A new understanding of entrepreneurship
In particular, participants questioned the disruption-driven discourse on entrepreneurship. Under the title ‘Entrepreneurship of Chaos? From Disruptive Innovation to Negentropic Entrepreneurship,’ participants mobilised the conceptual apparatus coined by French philosopher Bernard Stiegler for a possible reformulation of entrepreneurship. Among other things, Stiegler understood our present life in a globalised society (fragmented by class, race and gender) as a life in disruption and formulated the search for possible ways out as our task.
As a case study, the contributions focused on India and discussed, among other things, Bangalore, often referred to as the “Indian Silicon Valley”. As Neharika Vohra, Professor of Organisational Behaviour at the Indian Institute of Management in Ahmedabad, presented in a contribution, the term “Indian Silicon Valley” obscures more than it reveals. Without a shift in the technology industry in Bangalore towards equity in infrastructure, mental well-being, local innovation and autonomy, Bangalore runs the risk of becoming a neo-colonial output.

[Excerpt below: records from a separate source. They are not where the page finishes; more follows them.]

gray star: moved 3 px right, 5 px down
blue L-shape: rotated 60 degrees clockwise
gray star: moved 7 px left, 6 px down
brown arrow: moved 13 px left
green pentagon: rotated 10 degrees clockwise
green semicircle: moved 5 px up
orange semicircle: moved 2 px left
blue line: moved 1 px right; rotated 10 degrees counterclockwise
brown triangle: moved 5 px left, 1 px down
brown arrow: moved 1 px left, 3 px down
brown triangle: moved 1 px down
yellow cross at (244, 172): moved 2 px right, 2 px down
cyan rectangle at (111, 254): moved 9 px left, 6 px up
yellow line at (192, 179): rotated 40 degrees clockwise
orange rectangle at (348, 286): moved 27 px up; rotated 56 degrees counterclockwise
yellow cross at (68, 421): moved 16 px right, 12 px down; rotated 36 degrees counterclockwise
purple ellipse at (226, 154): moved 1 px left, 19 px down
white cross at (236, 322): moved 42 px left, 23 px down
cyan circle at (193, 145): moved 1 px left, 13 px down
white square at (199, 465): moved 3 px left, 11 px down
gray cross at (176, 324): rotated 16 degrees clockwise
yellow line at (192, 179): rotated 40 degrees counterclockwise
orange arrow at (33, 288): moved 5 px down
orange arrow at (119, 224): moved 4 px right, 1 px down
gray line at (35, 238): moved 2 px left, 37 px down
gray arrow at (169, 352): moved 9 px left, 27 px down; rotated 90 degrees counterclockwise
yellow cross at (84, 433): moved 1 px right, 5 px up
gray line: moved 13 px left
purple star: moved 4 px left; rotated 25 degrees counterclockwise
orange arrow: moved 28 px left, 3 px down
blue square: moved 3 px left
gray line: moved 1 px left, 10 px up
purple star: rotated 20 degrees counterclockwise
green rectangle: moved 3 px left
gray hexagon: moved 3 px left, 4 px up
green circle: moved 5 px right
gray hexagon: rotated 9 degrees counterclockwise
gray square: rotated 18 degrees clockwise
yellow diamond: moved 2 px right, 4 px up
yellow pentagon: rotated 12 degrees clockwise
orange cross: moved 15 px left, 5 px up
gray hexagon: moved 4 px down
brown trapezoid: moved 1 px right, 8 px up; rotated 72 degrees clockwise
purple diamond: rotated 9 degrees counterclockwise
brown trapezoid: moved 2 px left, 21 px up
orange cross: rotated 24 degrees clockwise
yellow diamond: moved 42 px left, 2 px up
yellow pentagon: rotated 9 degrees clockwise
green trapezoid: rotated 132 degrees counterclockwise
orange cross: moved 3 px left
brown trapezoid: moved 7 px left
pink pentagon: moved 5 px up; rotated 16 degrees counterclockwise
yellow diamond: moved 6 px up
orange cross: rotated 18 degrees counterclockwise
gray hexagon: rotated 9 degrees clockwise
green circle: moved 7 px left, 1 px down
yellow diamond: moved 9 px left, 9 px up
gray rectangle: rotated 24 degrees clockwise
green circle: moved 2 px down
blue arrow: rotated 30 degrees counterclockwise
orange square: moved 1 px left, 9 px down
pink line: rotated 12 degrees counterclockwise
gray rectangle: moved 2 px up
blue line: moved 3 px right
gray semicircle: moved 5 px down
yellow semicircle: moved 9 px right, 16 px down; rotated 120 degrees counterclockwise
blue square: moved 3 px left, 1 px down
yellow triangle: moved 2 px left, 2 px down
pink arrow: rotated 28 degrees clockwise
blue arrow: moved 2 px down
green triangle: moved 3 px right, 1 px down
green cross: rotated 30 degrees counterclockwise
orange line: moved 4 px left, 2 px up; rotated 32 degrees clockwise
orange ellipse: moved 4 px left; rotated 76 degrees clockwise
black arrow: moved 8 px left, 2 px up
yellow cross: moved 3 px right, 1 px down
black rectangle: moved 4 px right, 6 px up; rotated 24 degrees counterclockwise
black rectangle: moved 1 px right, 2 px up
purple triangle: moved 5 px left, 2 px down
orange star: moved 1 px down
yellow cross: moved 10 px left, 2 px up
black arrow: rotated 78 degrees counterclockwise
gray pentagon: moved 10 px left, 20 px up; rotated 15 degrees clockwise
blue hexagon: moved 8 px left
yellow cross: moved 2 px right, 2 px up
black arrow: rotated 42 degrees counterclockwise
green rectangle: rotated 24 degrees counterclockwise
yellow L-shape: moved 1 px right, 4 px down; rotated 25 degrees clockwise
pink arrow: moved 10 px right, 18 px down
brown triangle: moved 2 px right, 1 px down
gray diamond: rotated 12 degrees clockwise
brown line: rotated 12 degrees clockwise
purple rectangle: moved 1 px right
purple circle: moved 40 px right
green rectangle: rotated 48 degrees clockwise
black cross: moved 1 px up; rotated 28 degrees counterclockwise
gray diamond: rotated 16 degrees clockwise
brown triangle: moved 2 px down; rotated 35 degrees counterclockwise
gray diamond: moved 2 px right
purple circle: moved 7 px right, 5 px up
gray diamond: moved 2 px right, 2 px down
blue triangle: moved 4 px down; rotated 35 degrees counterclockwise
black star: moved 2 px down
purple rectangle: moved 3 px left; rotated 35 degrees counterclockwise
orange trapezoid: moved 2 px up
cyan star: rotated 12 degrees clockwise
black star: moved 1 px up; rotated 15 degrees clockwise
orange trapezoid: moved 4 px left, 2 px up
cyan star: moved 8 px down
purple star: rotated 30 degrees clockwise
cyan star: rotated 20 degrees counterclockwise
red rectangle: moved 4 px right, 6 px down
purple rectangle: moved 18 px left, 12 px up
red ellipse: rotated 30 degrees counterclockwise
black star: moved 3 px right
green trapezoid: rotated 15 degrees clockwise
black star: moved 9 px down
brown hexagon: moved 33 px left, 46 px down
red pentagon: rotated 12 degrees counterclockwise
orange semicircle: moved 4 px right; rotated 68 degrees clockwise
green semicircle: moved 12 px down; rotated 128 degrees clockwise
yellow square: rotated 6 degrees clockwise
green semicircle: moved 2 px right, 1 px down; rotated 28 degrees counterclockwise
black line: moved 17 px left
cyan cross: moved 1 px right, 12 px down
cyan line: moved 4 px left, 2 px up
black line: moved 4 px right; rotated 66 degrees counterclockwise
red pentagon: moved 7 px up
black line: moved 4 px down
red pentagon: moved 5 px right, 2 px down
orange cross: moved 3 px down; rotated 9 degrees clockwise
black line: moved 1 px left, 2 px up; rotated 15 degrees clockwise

This intervention was taken up by Prof. Dr. Erich Hörl, Professor of Media Culture and Media Philosophy at the Faculty of Cultural Studies. Neharika Vohra's detailed description clearly illustrated the destructive influence of disruptive entrepreneurship on the culture and social life of a society: "As cultural studies scholars, we work to interpret the present by naming it. The evidence recedes into the background. In this symposium, we have succeeded in gaining a deeper insight into the destructive effects of disruptive entrepreneurship, but also into possible counterstrategies, through many practical examples, not only from India,‘ commented Hörl. ’In particular, it has become clear how important local knowledge from the so-called Global South is for the search for alternative, i.e. counter-disruptive, models. Against this backdrop, it is worthwhile to further intensify interdisciplinary exchange across hemispheres."